Finishing the expansion joint
The foam strip is only a concealed movement/backer element. A clean finish would recess it about 1/4″–3/8″ from the face of the block on both sides, then seal with color-matched 100% silicone. Grout or mortar at this movement joint is less desirable because it is rigid and likely to crack.
Base / Curb / Waterproofing Items
- Curb: guest-friendly curb height is typically in the 4″–6″ range, while still meeting code relationships to the drain.
- Drain location: avoid placing the drain at the opening.

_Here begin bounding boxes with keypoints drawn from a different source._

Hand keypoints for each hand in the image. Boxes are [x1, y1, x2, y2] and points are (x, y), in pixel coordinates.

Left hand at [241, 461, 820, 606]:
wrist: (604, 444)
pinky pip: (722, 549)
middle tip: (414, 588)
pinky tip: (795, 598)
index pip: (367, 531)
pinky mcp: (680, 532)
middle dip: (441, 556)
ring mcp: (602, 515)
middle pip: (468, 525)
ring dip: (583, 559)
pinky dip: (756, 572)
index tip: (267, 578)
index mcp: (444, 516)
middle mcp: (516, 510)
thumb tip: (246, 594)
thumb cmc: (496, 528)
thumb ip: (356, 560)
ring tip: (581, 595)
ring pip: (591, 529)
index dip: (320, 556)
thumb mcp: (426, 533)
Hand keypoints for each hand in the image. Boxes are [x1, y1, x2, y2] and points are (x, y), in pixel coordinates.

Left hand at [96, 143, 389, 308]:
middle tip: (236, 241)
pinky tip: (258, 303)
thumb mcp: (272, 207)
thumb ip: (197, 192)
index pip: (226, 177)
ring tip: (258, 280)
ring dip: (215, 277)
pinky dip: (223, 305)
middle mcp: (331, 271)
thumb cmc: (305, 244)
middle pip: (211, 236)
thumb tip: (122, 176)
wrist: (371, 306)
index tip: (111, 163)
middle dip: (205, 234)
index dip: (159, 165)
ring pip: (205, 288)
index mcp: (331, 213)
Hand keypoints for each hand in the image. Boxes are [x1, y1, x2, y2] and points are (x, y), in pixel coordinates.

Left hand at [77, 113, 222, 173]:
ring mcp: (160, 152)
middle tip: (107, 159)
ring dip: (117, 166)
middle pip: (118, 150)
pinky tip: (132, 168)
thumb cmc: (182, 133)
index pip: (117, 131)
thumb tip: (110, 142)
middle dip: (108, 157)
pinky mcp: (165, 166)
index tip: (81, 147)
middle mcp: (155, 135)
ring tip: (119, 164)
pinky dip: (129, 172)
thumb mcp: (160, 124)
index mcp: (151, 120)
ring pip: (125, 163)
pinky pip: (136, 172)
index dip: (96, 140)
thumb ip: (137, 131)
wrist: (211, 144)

Center or far-end placement is better for containing water.
- Slab base: glass block load and the free-end reinforcement should be coordinated with the slab condition.
- Waterproofing: hot mop or membrane integration at the curb/glass block base should be clarified before block installation.

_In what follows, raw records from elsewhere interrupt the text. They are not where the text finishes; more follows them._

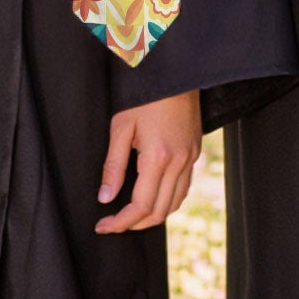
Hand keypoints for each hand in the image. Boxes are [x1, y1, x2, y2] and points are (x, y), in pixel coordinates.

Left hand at [95, 89, 201, 233]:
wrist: (175, 72)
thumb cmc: (146, 95)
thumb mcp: (121, 127)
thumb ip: (113, 166)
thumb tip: (105, 197)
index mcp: (158, 157)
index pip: (140, 206)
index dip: (120, 222)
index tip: (103, 226)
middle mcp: (179, 161)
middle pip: (159, 211)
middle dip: (135, 224)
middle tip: (113, 223)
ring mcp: (190, 157)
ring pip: (175, 202)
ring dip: (153, 215)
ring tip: (131, 215)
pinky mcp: (195, 151)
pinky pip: (184, 187)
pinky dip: (168, 200)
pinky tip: (153, 196)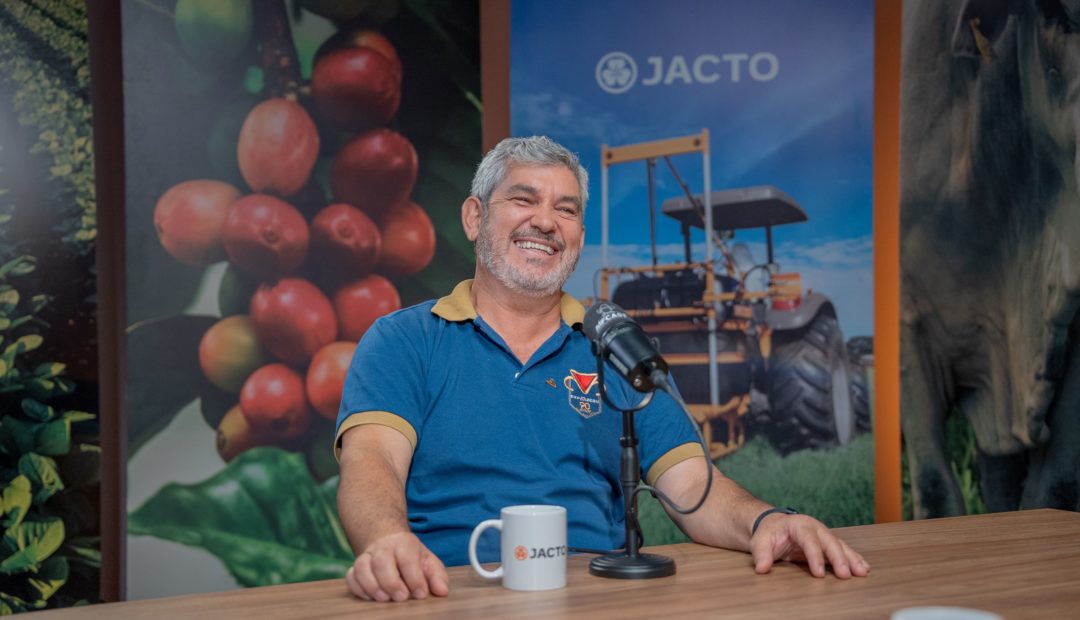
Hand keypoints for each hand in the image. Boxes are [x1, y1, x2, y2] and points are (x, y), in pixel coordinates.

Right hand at [345, 531, 449, 601]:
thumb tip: (442, 591)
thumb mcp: (428, 561)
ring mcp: (366, 556)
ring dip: (372, 586)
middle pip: (381, 561)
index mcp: (404, 543)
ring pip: (362, 567)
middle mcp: (382, 547)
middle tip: (401, 597)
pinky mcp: (355, 567)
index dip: (414, 577)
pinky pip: (351, 576)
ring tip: (384, 599)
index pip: (407, 558)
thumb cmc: (410, 556)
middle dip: (391, 582)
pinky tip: (370, 597)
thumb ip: (437, 576)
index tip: (421, 594)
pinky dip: (358, 588)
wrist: (388, 541)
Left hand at [749, 513, 869, 578]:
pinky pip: (844, 550)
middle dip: (839, 558)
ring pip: (840, 545)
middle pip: (829, 541)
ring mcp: (824, 535)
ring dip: (851, 559)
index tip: (818, 573)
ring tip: (862, 572)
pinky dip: (854, 558)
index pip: (808, 540)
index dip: (814, 556)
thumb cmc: (769, 533)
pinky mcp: (828, 544)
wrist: (775, 525)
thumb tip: (761, 568)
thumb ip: (761, 554)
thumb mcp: (760, 541)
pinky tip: (863, 568)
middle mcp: (815, 527)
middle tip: (845, 574)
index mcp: (798, 524)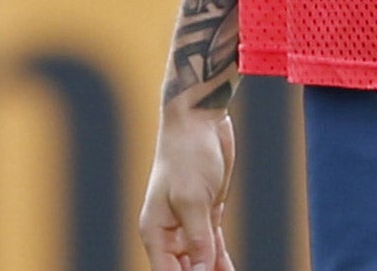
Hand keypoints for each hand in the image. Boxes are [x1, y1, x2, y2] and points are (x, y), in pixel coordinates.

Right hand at [139, 103, 236, 270]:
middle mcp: (169, 233)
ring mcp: (188, 225)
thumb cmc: (187, 153)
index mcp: (155, 231)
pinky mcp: (207, 216)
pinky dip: (221, 264)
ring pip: (200, 264)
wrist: (199, 120)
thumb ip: (198, 241)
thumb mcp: (193, 200)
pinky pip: (213, 250)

- Movement isolation: use isolation/expansion detailing where rigid glass block meets CMU or other framing.
Open Items to Discuss with the Contractor
- Whether 40″ wall / 24″ opening works with the exact finished shower dimensions and chosen glass block.
- Confirming the edge of the glass block wall is set 18″ from the toilet centerline per plan.
- Preferred glass block system: traditional mortar, spacer/silicone system, or another manufacturer-supported approach.
- Specific reinforcement plan for a 6′ tall wall: panel anchor spacing, ladder wire spacing, free-end stainless rod, and top-course tie-in.
- How the 3/8″ expansion joint at the CMU will be detailed and sealed.
- How waterproofing will integrate under and around the glass block base/curb.
- Whether the rain head can be placed 18″ from the north wall and centered between the glass block and the front of the 3.5″ shelf at 42″ height on the west wall.
- Confirming the volume/control valve placement on the south wall.
- Whether local code, manufacturer instructions, or seismic considerations change any of these working assumptions.
Working Summary
“The preferred direction is a doorless guest shower with a modular 40″ glass block wall and roughly 24″ opening, using a ceiling rain head so water drops vertically instead of spraying toward the opening. For the glass block, I’d like to review a hidden reinforcement approach: 4″ block, stainless panel anchors into the CMU, ladder wire in the horizontal joints, a concealed stainless rod at the free end if appropriate, and a flexible 3/8″ expansion joint at the CMU finished with silicone. Please sanity-check this against the exact field dimensions, glass block system, waterproofing plan, and local code.”